→ EXERCISE REQUIREMENTS:
State the number of lines that hold "cytoplasmic" in the records below, with no other words.

→ DATA SHOWN:
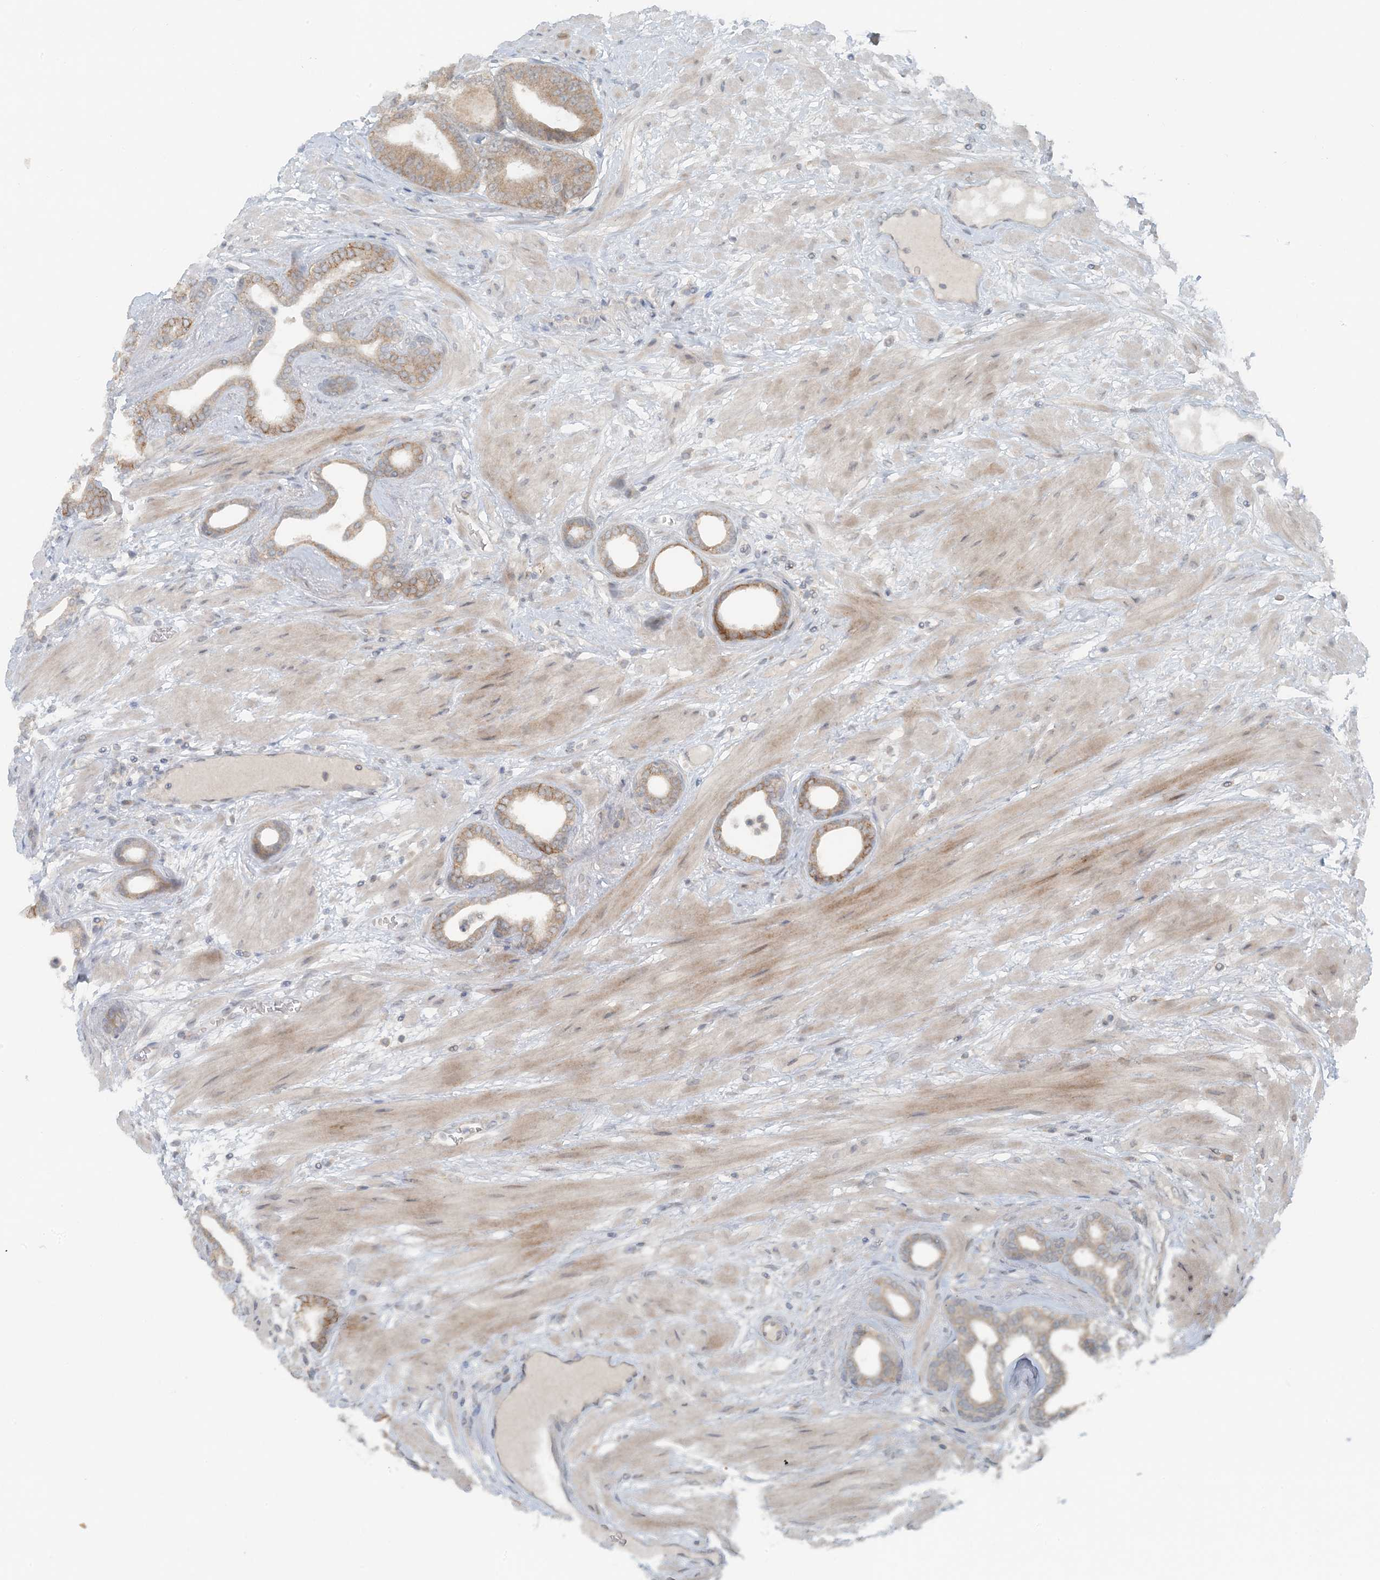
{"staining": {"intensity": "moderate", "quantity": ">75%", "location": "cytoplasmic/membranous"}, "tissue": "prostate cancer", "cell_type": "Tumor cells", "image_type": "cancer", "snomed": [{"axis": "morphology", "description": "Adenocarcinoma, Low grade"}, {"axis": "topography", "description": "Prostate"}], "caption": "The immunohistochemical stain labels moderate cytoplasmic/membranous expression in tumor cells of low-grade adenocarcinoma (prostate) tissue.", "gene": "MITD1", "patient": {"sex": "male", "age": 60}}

--

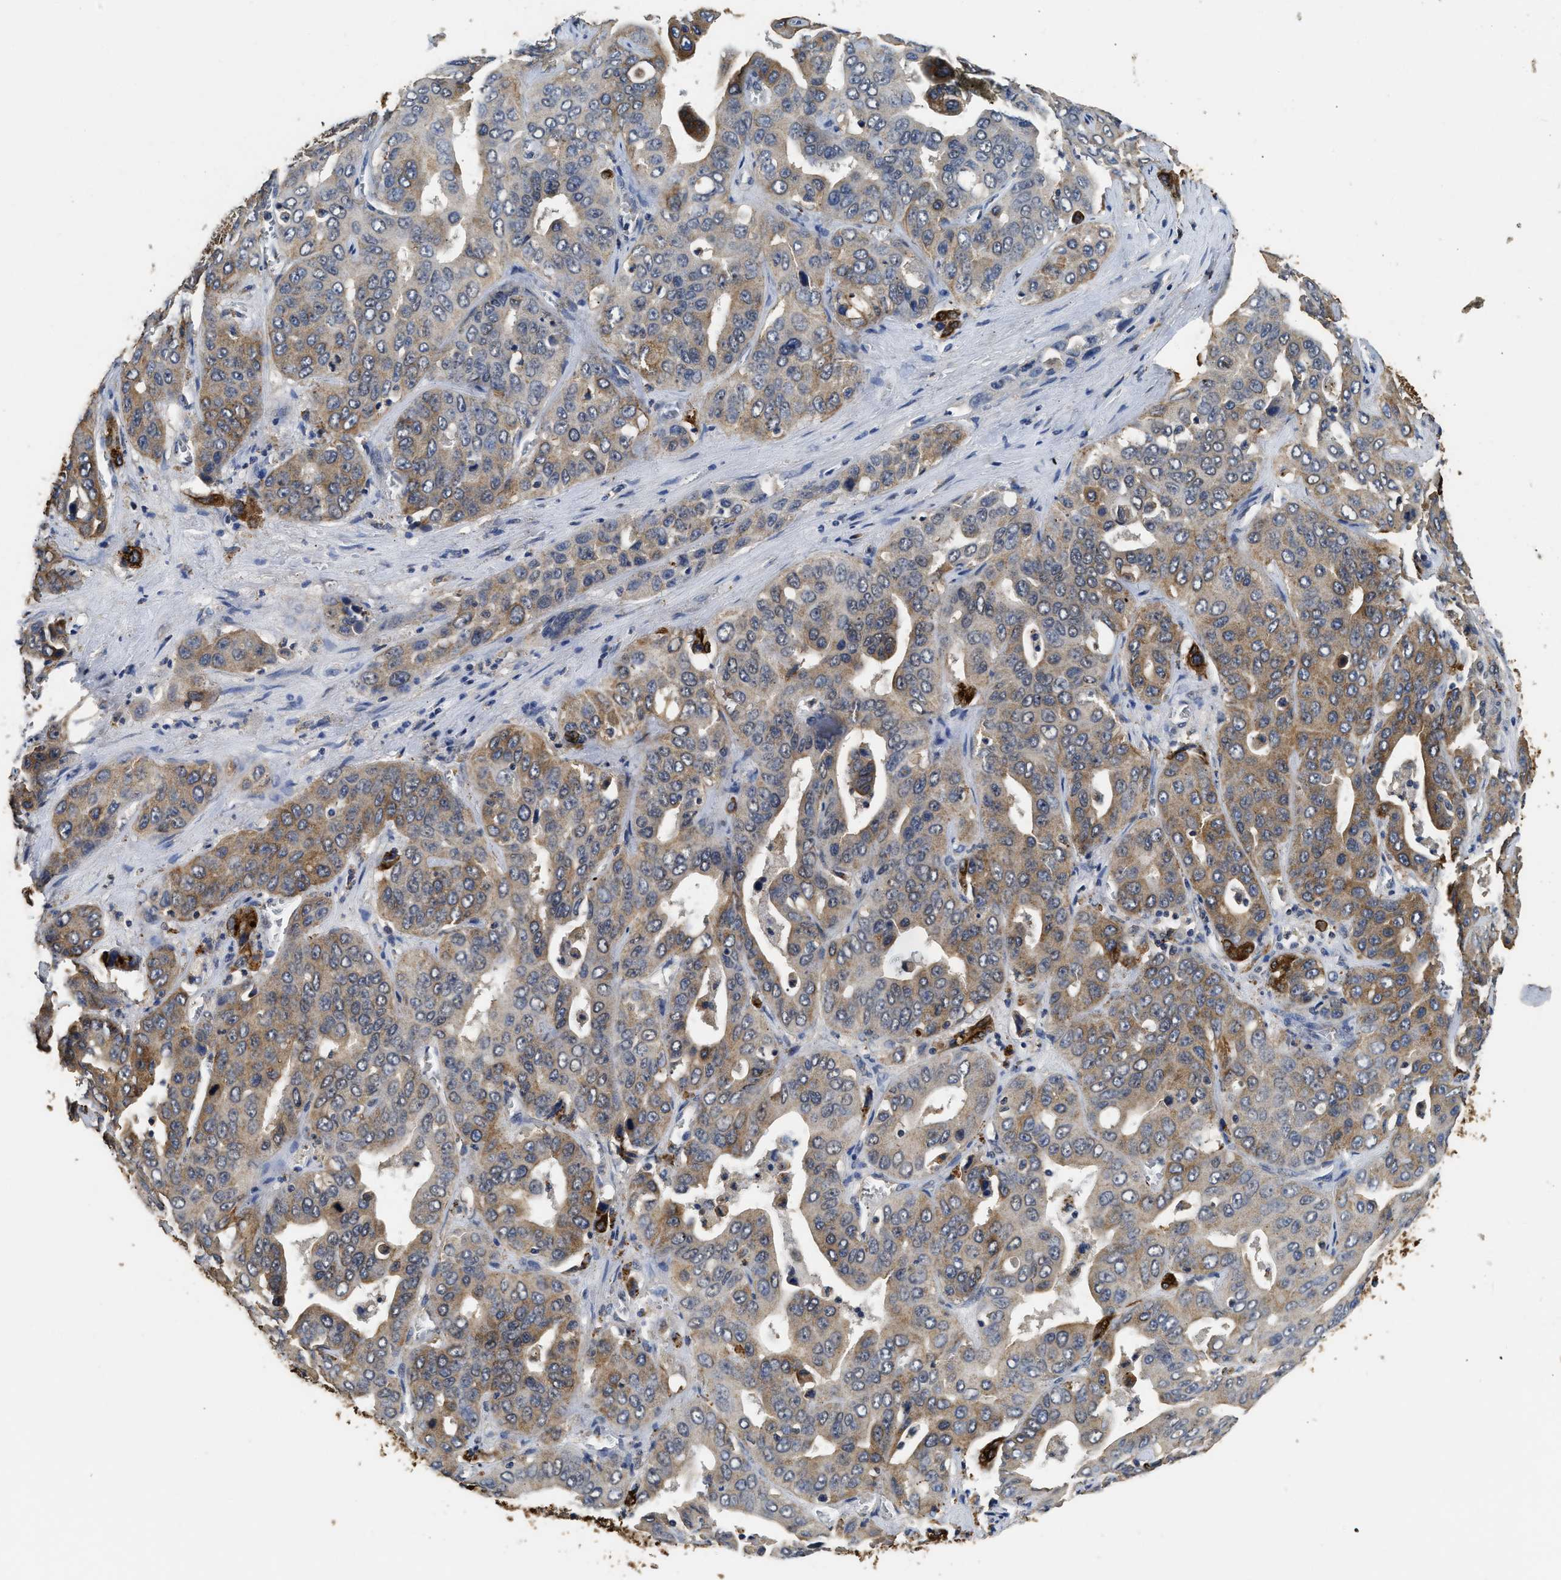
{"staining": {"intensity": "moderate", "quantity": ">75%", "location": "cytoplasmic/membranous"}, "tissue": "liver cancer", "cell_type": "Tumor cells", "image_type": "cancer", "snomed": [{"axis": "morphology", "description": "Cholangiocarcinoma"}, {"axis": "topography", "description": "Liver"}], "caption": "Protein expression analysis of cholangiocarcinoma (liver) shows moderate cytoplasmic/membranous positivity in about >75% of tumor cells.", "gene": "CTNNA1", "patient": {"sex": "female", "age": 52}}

...

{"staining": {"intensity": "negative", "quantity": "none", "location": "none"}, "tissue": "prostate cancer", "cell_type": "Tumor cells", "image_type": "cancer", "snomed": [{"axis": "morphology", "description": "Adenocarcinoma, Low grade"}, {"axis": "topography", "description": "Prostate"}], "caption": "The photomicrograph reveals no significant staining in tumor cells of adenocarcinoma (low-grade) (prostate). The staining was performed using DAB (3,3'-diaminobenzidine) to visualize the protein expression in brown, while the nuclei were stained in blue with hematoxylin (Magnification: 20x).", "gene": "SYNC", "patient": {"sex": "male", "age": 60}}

→ TASK RESPONSE:
2